**Page extract**:
[start]

Where does that leave BSNL? It has no choice but to join the tariff game, which will impact its bottom line. The aggressive tariff war that has forced all operators to slash call rates has also resulted in companies' sales figures dipping over the past six months despite the addition of 80 million subscribers during this period. According to analysts, while revenues and profits have plunged across the sector in the quarter ended September 2009, it is the stateowned telecom companies BSNL and MTNL that have taken the maximum hit.

After posting an all-time high of Rs 101.83 billion in 2004-05, BSNL's profits have been declining since 2005-06. In its worst performance since its inception in October 2000, BSNL registered an 80 per cent decline in net profit in 2008-09 at Rs 5.74 billion from Rs 30.09 billion in the previous year. This is on the back of a total revenue of Rs 358 billion, a meagre rise over the Rs 327 billion registered in the previous year. Of course, a large part of the dip in profits this year is attributed by the company to the increase in employee costs due to the implementation of the Pay Commission recommendations and a decline in fixed line revenues.

Expert speak
For a company that is sitting on hefty cash reserves, efforts can be made to arrest the slide. In terms of revenue, BSNL and Bharti Airtel are fairly close. The key difference is that Bharti has merely 25,000 employees while BSNL has over 300,000, nearly 12 times more.

Then there are trade union issues. "The union wants higher salaries but doesn't want to work and cannot make customers stay with BSNL," says Saxena.

The huge workforce, many on deputation from DoT, is slow and not very market focused. At the same time, if the company wants to streamline its operations, it would have to balance a huge financial outgo on voluntary retirement schemes, etc.

On the brighter side, however, there is change in the making. It is slow and faces typical BSNL hurdles, but initiatives are being taken to train about 10,000 employees across various functions, from networking to support sales and marketing. For instance, executive officers are encouraged to meet middleand high-income users and enterprises to create a positive image of the company.

Kuldeep Goyal, CMD, BSNL, has immense confidence in the company's fundamental strengths. "It will take years for any of the private operators to catch up with our strength of network and operations," he says. Besides, he points out, telecom is a liberalised sector with stiff competition, and BSNL is adapting much better than expected to the new realities.

[end]

**Short task**:
Please continue the article on BSNL from the point where it stops. The records that come next have no connection to the article on BSNL.

**Record list**:
[start]

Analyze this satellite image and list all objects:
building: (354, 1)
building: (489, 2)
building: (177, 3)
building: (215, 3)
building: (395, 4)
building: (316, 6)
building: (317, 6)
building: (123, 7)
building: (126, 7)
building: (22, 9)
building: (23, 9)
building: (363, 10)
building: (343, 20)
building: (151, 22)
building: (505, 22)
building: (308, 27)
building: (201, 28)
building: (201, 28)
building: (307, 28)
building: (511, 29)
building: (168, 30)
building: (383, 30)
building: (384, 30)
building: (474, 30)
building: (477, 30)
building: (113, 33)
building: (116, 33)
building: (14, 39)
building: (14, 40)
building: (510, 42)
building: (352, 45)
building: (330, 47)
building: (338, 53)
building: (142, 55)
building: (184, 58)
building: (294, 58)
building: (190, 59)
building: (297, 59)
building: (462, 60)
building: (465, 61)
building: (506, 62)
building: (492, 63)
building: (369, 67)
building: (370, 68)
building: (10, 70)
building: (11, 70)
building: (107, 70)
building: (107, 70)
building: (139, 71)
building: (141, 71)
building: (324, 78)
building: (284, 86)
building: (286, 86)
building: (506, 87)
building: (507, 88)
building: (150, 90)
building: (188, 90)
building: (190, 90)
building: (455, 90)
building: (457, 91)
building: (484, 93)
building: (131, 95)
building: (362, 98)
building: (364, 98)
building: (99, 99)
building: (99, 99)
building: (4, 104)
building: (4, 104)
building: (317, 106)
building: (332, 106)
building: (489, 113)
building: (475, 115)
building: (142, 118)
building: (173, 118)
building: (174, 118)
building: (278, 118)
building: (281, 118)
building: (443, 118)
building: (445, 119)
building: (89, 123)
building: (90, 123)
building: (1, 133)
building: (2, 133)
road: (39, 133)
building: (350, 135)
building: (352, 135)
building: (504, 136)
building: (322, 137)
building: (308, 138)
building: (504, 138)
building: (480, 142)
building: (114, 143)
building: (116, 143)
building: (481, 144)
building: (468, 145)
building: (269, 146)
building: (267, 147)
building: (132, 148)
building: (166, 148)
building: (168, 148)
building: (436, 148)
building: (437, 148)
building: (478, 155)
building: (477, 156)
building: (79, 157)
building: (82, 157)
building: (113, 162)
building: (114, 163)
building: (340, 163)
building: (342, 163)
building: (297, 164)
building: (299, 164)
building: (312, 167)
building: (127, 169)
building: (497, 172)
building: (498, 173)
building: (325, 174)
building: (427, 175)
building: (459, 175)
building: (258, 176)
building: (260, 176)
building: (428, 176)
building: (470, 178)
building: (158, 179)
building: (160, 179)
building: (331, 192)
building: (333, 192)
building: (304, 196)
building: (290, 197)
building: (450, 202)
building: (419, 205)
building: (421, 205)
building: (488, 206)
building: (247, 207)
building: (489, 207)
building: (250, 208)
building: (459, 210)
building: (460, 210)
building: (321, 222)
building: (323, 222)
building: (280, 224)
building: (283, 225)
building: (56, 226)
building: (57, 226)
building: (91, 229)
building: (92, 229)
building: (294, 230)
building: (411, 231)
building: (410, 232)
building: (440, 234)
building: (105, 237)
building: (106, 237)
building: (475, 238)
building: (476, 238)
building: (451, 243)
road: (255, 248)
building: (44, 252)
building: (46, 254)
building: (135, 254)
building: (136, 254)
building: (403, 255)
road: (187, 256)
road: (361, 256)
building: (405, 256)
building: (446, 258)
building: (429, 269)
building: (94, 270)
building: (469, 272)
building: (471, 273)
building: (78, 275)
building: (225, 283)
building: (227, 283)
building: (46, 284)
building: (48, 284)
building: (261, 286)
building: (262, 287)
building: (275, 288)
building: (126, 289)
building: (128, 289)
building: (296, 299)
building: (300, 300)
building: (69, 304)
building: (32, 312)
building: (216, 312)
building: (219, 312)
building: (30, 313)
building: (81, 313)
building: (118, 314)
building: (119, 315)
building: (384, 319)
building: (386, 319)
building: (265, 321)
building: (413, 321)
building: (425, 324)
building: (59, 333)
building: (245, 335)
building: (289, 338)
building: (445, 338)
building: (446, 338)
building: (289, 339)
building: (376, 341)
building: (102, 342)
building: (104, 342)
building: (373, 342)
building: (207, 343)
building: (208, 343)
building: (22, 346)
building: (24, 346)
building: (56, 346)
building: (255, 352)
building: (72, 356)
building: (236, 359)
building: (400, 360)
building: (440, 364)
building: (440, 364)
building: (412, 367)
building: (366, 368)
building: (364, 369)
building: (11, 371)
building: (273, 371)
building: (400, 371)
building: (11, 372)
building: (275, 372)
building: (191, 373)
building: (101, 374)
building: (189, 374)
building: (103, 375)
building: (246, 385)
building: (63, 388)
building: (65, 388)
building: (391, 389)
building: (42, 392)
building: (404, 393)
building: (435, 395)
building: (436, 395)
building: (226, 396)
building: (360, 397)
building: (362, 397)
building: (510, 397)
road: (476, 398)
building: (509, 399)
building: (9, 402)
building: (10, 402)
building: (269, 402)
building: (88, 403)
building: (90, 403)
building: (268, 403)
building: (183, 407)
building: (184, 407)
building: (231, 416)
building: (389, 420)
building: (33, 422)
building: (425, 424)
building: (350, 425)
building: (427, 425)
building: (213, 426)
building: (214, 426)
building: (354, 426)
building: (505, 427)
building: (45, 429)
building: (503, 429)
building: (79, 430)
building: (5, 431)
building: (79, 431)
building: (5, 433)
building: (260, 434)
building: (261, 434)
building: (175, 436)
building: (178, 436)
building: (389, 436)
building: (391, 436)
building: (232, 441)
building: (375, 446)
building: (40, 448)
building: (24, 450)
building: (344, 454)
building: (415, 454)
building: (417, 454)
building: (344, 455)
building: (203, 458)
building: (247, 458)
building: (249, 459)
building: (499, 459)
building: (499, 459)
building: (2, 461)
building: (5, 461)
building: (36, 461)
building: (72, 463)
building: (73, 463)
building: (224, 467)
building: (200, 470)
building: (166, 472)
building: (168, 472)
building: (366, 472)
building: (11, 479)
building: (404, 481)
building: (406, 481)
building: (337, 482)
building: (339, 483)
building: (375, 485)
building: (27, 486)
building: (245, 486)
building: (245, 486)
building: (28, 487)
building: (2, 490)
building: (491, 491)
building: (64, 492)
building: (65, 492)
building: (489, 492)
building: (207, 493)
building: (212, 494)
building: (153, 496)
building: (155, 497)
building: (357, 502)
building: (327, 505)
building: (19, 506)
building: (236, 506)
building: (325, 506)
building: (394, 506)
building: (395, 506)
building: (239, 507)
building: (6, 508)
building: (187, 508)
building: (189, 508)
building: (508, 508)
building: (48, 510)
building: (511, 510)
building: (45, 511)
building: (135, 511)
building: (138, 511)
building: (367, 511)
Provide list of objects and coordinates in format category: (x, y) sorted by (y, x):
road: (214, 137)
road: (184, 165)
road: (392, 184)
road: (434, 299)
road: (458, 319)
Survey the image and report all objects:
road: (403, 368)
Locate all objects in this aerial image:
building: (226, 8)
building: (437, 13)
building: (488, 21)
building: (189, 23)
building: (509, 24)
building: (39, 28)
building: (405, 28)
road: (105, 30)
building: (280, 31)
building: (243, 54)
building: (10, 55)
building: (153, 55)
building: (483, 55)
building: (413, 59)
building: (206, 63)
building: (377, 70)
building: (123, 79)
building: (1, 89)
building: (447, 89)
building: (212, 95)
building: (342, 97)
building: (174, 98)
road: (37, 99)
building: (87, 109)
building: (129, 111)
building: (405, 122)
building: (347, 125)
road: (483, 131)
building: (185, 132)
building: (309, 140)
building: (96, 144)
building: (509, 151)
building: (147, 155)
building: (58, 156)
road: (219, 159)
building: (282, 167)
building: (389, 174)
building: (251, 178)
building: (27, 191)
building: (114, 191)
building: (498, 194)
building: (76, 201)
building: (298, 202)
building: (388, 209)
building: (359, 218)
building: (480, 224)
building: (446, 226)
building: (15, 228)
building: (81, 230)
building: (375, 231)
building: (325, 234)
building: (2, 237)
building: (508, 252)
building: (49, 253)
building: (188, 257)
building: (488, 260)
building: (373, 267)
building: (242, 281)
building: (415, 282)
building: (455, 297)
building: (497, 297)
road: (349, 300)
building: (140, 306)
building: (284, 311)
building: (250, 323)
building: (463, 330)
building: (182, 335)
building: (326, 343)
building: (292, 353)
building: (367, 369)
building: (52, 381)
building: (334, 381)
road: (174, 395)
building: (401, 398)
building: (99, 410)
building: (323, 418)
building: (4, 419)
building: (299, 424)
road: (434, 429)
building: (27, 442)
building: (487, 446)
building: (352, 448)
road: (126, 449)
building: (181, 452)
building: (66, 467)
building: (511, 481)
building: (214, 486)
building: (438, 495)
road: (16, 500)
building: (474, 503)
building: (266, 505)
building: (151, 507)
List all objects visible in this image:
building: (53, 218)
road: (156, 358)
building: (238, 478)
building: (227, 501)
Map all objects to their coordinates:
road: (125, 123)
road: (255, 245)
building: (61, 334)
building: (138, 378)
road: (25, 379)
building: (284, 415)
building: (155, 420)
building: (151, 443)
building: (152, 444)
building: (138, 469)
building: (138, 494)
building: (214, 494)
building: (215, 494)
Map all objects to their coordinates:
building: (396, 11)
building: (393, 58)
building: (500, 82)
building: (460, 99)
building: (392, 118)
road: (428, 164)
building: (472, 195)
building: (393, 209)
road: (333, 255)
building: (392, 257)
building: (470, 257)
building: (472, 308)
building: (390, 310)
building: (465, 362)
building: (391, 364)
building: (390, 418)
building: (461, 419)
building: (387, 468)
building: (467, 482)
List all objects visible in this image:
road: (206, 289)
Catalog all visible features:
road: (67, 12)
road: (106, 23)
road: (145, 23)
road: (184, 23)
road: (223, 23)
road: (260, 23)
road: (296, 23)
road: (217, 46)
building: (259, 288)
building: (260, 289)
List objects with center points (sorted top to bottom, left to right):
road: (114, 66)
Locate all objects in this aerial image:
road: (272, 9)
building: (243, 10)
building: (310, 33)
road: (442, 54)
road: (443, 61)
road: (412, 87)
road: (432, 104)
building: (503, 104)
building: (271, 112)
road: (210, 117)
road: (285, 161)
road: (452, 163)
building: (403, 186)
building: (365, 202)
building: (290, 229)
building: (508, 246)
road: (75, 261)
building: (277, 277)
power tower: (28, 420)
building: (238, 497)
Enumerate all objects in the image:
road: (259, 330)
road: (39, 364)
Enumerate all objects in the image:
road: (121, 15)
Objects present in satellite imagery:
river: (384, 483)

[end]

**Task response**:
Goyal, over the past year, has been quietly initiating some reforms. He has, for instance, initiated "Project Shikhar" with the objective of ensuring that BSNL regains its number one slot by 2013.

Further, the company has hired the Boston Consulting Group (BCG), which has recommended some broad changes that can be implemented over the next two years. One suggestion is that rather than split the organisation based on divisions like finance and marketing, the split should be according to verticals like fixed, mobile, enterprise and new businesses. Other recommendations include shifting the focus from being a network technologies company to a sales-oriented one, building a strong brand, and using IT to streamline business processes.

According to Pai, "The company has brought in higher levels of transparency in information sharing, documentation and logistics. It has attempted to improve brand perception and instil a sense of customer service through large-scale training, orientation, etc."

One of BSNL's strengths is its brand positioning, "especially in Tier II and III areas where there is a huge amount of trust in the company", says Kunal Bajaj, managing director, BDA India. "Since it was the first to go into these areas, people connect with its services."

According to some analysts, what the company needs is a good strategic partner. It also needs to carry through the muchtalked-of IPO. "This will help to a certain extent," says Bajaj. But with no consensus with the employee union on the proposed IPO, "it will require political will to see it through. Besides, unless you have an IPO that reduces the government's stake by more than half, it has only a limited impact on the government's decision-making power," notes Uppal.

Finally, analysts believe that though structurally and internally BSNL is becoming more competitive, it could do with less interference. "BSNL was carved out into a company because everyone believed it was not working as efficiently under the government. Now, if you have made a company, created shares and made it accountable to company laws, why don't you leave BSNL to function under them?" asks Saxena. Observes Uppal, "It is not as though BSNL doesn't have a crisis. But it is surprising how a good management can fix many of these things."

According to Pai, "What BSNL needs is a market-facing, street-smart management to kill its old hum-haw ways and learn a few new tricks of the trade. And DoT should be asked to keep off and not interfere."

Thrust areas
BSNL has lined up an investment of Rs 150 billion for 2009-10, which it plans to use on expansion of both 2G and 3G networks, broadband, wireless broadband, IPTV, WiMax, mobile commerce (m-commerce), value-added landline, and other services.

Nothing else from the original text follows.